How high will an object rise if it is projected upward at a 45 degree angle and an initial velocity of 50 m/s?
To determine how high an object will rise when projected upward at a 45-degree angle with an initial velocity of 50 m/s, we can follow these steps:
1. Break down the initial velocity into horizontal and vertical components. Since the angle of projection is 45 degrees, the initial velocity can be divided equally into its horizontal and vertical components. Using basic trigonometry, the vertical component equals the horizontal component:
Vx (horizontal) = 50 m/s * cos(45°)
Vx (horizontal) = 50 m/s * √2 / 2
Vx (horizontal) = 35.35 m/s
Vy (vertical) = 50 m/s * sin(45°)
Vy (vertical) = 50 m/s * √2 / 2
Vy (vertical) = 35.35 m/s
2. Determine the time taken to reach the maximum height.
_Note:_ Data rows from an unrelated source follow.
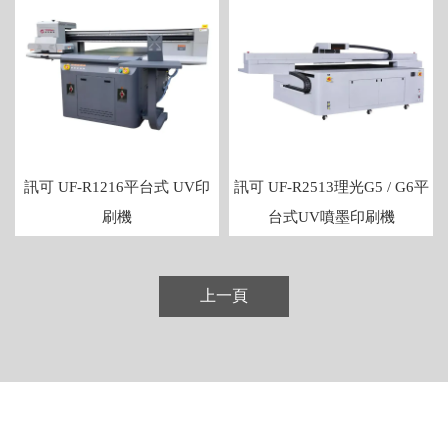
訊可 UF-R1216平台式 UV印
訊可 UF-R2513理光G5 / G6平
刷機
台式UV噴墨印刷機
上一頁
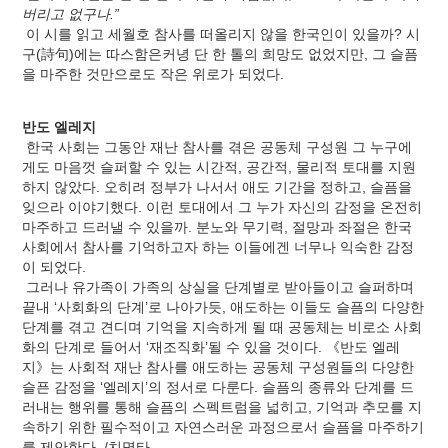
버리고 없구나.”
이 시를 읽고 세월호 참사를 떠올리지 않을 한국인이 있을까? 시
구(詩句)에는 따스함은커녕 단 한 톨의 희망도 없었지만, 그 슬픔
을 마주한 것만으로도 작은 위로가 되었다.
반도 엘레지
한국 사회는 그동안 재난 참사를 겪은 공동체 구성원 그 누구에
게도 마음껏 슬퍼할 수 있는 시간적, 공간적, 물리적 토대를 지원
하지 않았다. 오히려 정부가 나서서 애도 기간을 정하고, 슬픔을
잊으라 이야기했다. 이런 토대에서 그 누가 자신의 감정을 온전히
마주하고 드러낼 수 있을까. 분노와 무기력, 절망과 좌절은 한국
사회에서 참사를 기억하고자 하는 이들에겐 너무나 익숙한 감정
이 되었다.
그러나 유가족이 가족의 상실을 단계별로 받아들이고 슬퍼하며
끝내 ‘사회화의 단계’로 나아가듯, 애도하는 이들도 슬픔의 다양한
단계를 겪고 견디며 기억을 지속하게 될 때 공동체는 비로소 사회
화의 단계로 들어서 ‘재조직화’될 수 있을 것이다. 《반도 엘레
지》는 사회적 재난 참사를 애도하는 공동체 구성원들의 다양한
슬픈 감정을 ‘엘레지’의 정서로 다룬다. 슬픔의 종류와 단계를 드
러내는 행위를 통해 슬픔의 스펙트럼을 넓히고, 기억과 추모를 지
속하기 위한 필수적이고 자연스러운 과정으로서 슬픔을 마주하기
를 제안한다. /치명타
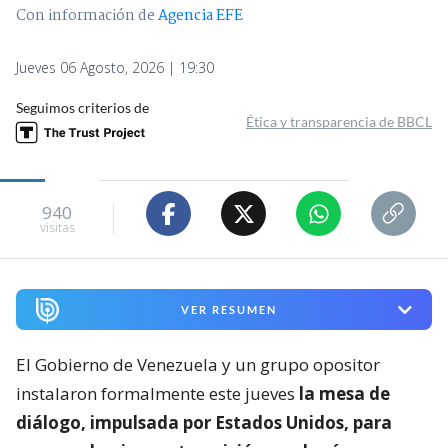
Con información de
Agencia EFE
Jueves 06 Agosto, 2026 | 19:30
Seguimos criterios de
Ética y transparencia de BBCL
940
visitas
VER RESUMEN
El Gobierno de Venezuela y un grupo opositor
instalaron formalmente este jueves
la mesa de
diálogo, impulsada por Estados Unidos, para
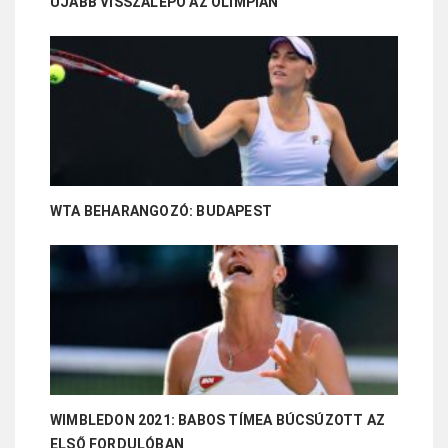
ÚJABB VISSZALÉPŐ AZ OLIMPIÁN
WTA BEHARANGOZÓ: BUDAPEST
WIMBLEDON 2021: BABOS TÍMEA BÚCSÚZOTT AZ
ELSŐ FORDULÓBAN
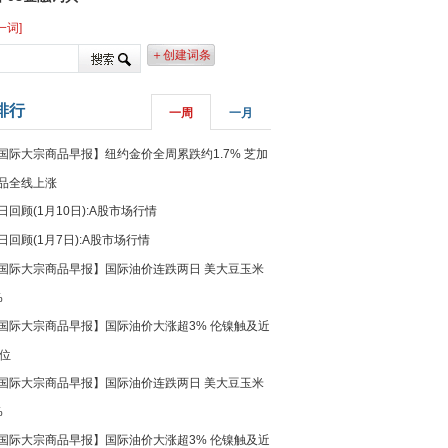
一词]
＋创建词条
排行
一周
一月
国际大宗商品早报】纽约金价全周累跌约1.7% 芝加
品全线上涨
日回顾(1月10日):A股市场行情
日回顾(1月7日):A股市场行情
国际大宗商品早报】国际油价连跌两日 美大豆玉米
%
国际大宗商品早报】国际油价大涨超3% 伦镍触及近
高位
国际大宗商品早报】国际油价连跌两日 美大豆玉米
%
国际大宗商品早报】国际油价大涨超3% 伦镍触及近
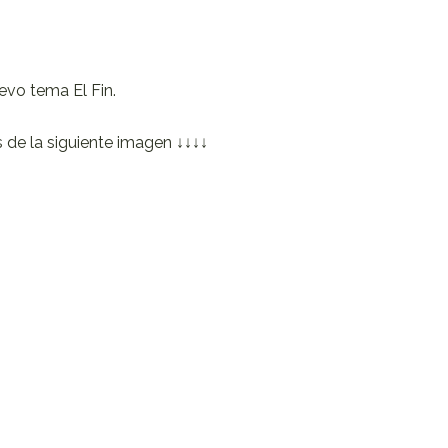
vo tema El Fin.
s de la siguiente imagen ↓↓↓↓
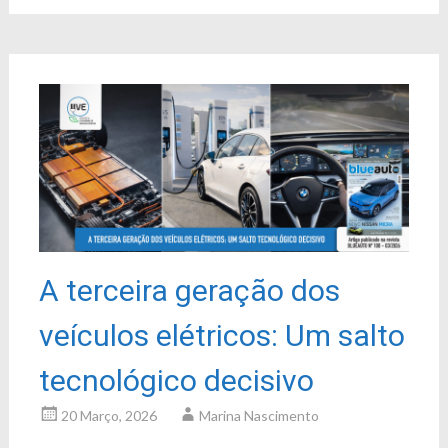
A terceira geração dos
veículos elétricos: Um salto
tecnológico decisivo
20 Março, 2026
Marina Nascimento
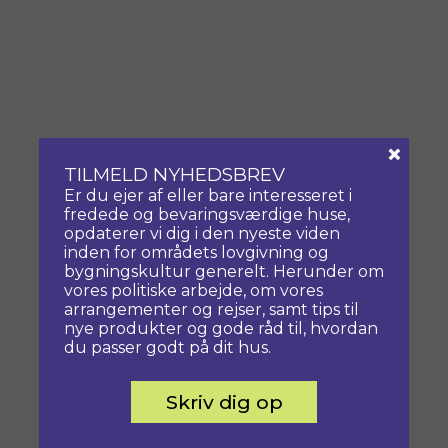
×
TILMELD NYHEDSBREV
Er du ejer af eller bare interesseret i
fredede og bevaringsværdige huse,
opdaterer vi dig i den nyeste viden
inden for områdets lovgivning og
bygningskultur generelt. Herunder om
vores politiske arbejde, om vores
arrangementer og rejser, samt tips til
nye produkter og gode råd til, hvordan
du passer godt på dit hus.
Skriv dig op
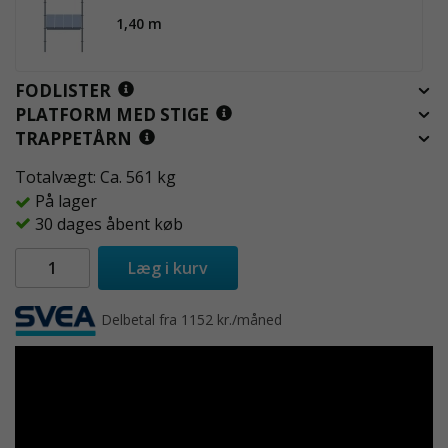
1,40 m
FODLISTER
PLATFORM MED STIGE
TRAPPETÅRN
Totalvægt: Ca. 561 kg
På lager
30 dages åbent køb
Læg i kurv
Delbetal fra 1152 kr./måned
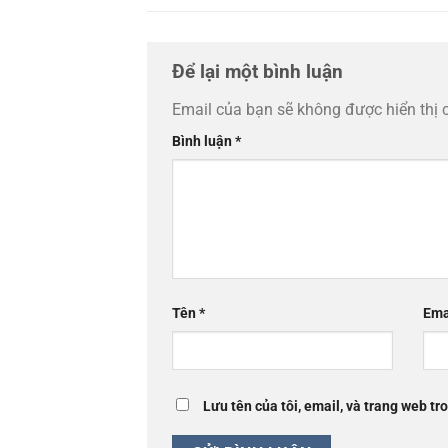
Để lại một bình luận
Email của bạn sẽ không được hiển thị 
Bình luận
*
Tên
*
Ema
Lưu tên của tôi, email, và trang web tro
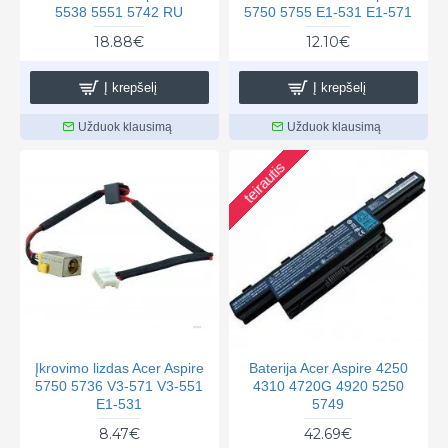
5538 5551 5742 RU
5750 5755 E1-531 E1-571
18.88€
12.10€
Į krepšelį
Į krepšelį
Užduok klausimą
Užduok klausimą
teirautis
Įkrovimo lizdas Acer Aspire
Baterija Acer Aspire 4250
5750 5736 V3-571 V3-551
4310 4720G 4920 5250
E1-531
5749
8.47€
42.69€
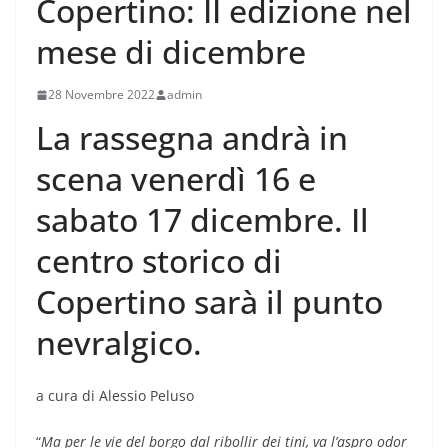
Copertino: II edizione nel
mese di dicembre
28 Novembre 2022
admin
La rassegna andrà in
scena venerdì 16 e
sabato 17 dicembre. Il
centro storico di
Copertino sarà il punto
nevralgico.
a cura di Alessio Peluso
“
Ma per le vie del borgo dal ribollir dei tini, va l’aspro odor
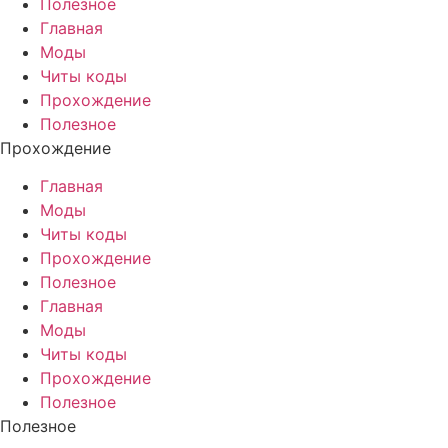
Полезное
Главная
Моды
Читы коды
Прохождение
Полезное
Прохождение
Главная
Моды
Читы коды
Прохождение
Полезное
Главная
Моды
Читы коды
Прохождение
Полезное
Полезное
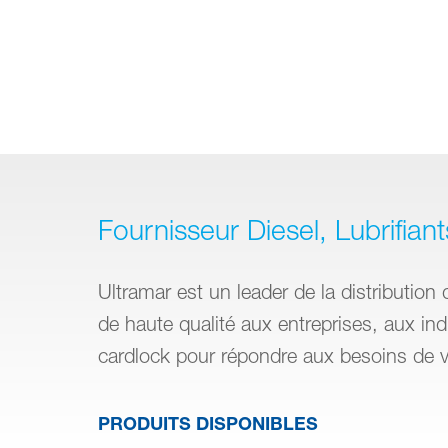
Fournisseur Diesel, Lubrifiant
Ultramar est un leader de la distribution 
de haute qualité aux entreprises, aux in
cardlock pour répondre aux besoins de vo
PRODUITS DISPONIBLES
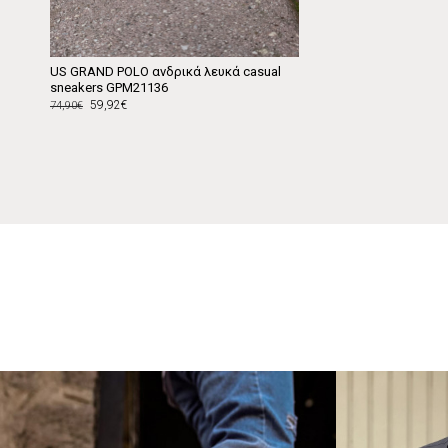
US GRAND POLO ανδρικά λευκά casual
sneakers GPM21136
59,92€
74,90€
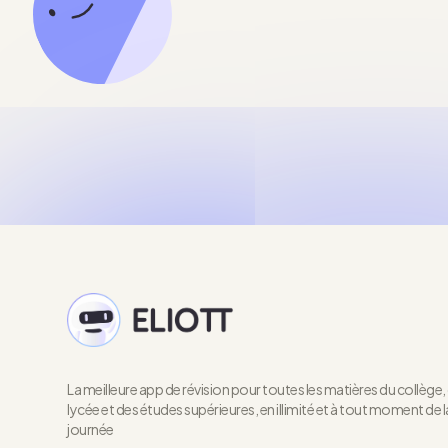
La meilleure app de révision pour toutes les matières du collège,
lycée et des études supérieures, en illimité et à tout moment de l
journée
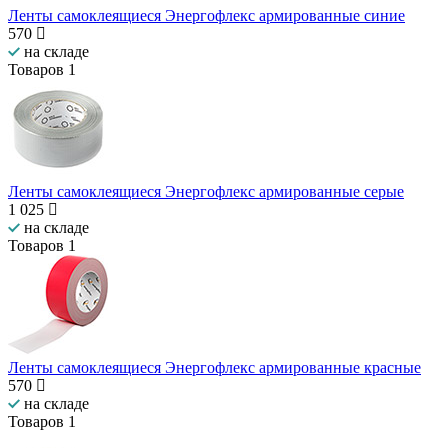
Ленты самоклеящиеся Энергофлекс армированные синие
570
на складе
Товаров
1
Ленты самоклеящиеся Энергофлекс армированные серые
1 025
на складе
Товаров
1
Ленты самоклеящиеся Энергофлекс армированные красные
570
на складе
Товаров
1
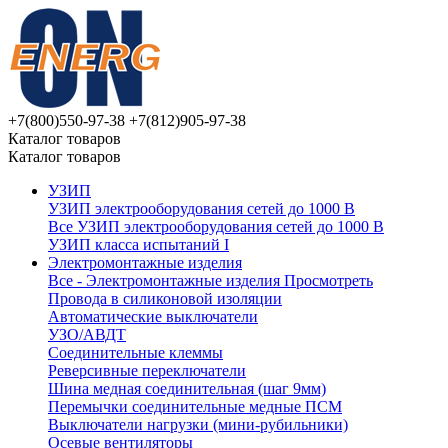
+7(800)550-97-38
+7(812)905-97-38
Каталог товаров
Каталог товаров
УЗИП
УЗИП электрооборудования сетей до 1000 В
Все УЗИП электрооборудования сетей до 1000 В
УЗИП клaссa испытаний I
Электромонтажные изделия
Все - Электромонтажные изделия
Просмотреть
Провода в силиконовой изоляции
Автоматические выключатели
УЗО/АВДТ
Соединительные клеммы
Реверсивные переключатели
Шина медная соединительная (шаг 9мм)
Перемычки соединительные медные ПСМ
Выключатели нагрузки (мини-рубильники)
Осевые вентиляторы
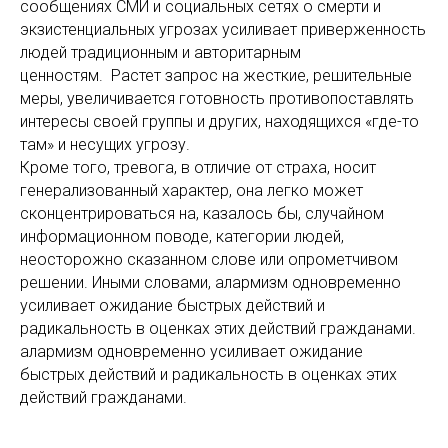
сообщениях СМИ и социальных сетях о смерти и
экзистенциальных угрозах усиливает приверженность
людей традиционным и авторитарным
ценностям. Растет запрос на жесткие, решительные
меры, увеличивается готовность противопоставлять
интересы своей группы и других, находящихся «где-то
там» и несущих угрозу.
Кроме того, тревога, в отличие от страха, носит
генерализованный характер, она легко может
сконцентрироваться на, казалось бы, случайном
информационном поводе, категории людей,
неосторожно сказанном слове или опрометчивом
решении. Иными словами, алармизм одновременно
усиливает ожидание быстрых действий и
радикальность в оценках этих действий гражданами.
алармизм одновременно усиливает ожидание
быстрых действий и радикальность в оценках этих
действий гражданами.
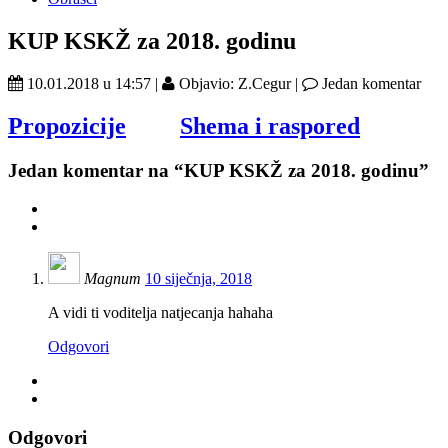
KUP KSKŽ za 2018. godinu
10.01.2018 u 14:57 |
Objavio: Z.Cegur |
Jedan komentar
Propozicije
Shema i raspored
Jedan
komentar na “KUP KSKŽ za 2018. godinu”
Magnum
10 siječnja, 2018
A vidi ti voditelja natjecanja hahaha
Odgovori
Odgovori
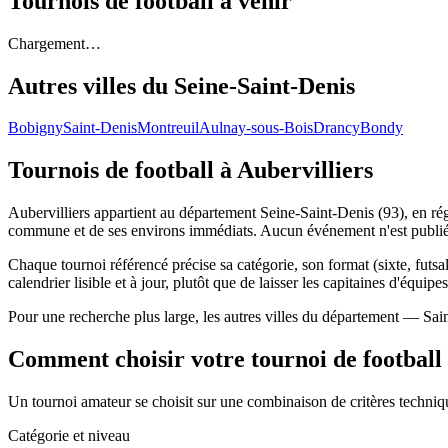
Tournois de football
à venir
Chargement…
Autres villes du
Seine-Saint-Denis
Bobigny
Saint-Denis
Montreuil
Aulnay-sous-Bois
Drancy
Bondy
Tournois de football
à Aubervilliers
Aubervilliers appartient au département Seine-Saint-Denis (93), en régi
commune et de ses environs immédiats. Aucun événement n'est publié 
Chaque tournoi référencé précise sa catégorie, son format (sixte, futsal,
calendrier lisible et à jour, plutôt que de laisser les capitaines d'équipe
Pour une recherche plus large, les autres villes du département — Sai
Comment choisir votre tournoi de football
Un tournoi amateur se choisit sur une combinaison de critères technique
Catégorie et niveau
When an object is projected vertically upward, its vertical velocity decreases until it becomes zero at the highest point. At this point, the object will start to descend. We can use the basic kinematic equation for vertical motion to find the time taken to reach the maximum height:
Vy (vertical) = Vy (initial) - g * t
0 m/s = 35.35 m/s - 9.8 m/s² * t
Solving for t:
35.35 m/s - 9.8 m/s² * t = 0
t = 3.61 seconds
3. Calculate the maximum height reached by the object. Once we have the time taken to reach the maximum height, we can use another kinematic equation to calculate it:
y = y (initial) + (Vy (initial) * t) - (0.5 * g * t²)
y = 0 + (35.35 m/s * 3.61 s) - (0.5 * 9.8 m/s² * (3.61 s)²)
Solving for y:
y ≈ 63.3 meters
Hence, the object will rise to approximately 63.3 meters when projected upward at a 45-degree angle with an initial velocity of 50 m/s.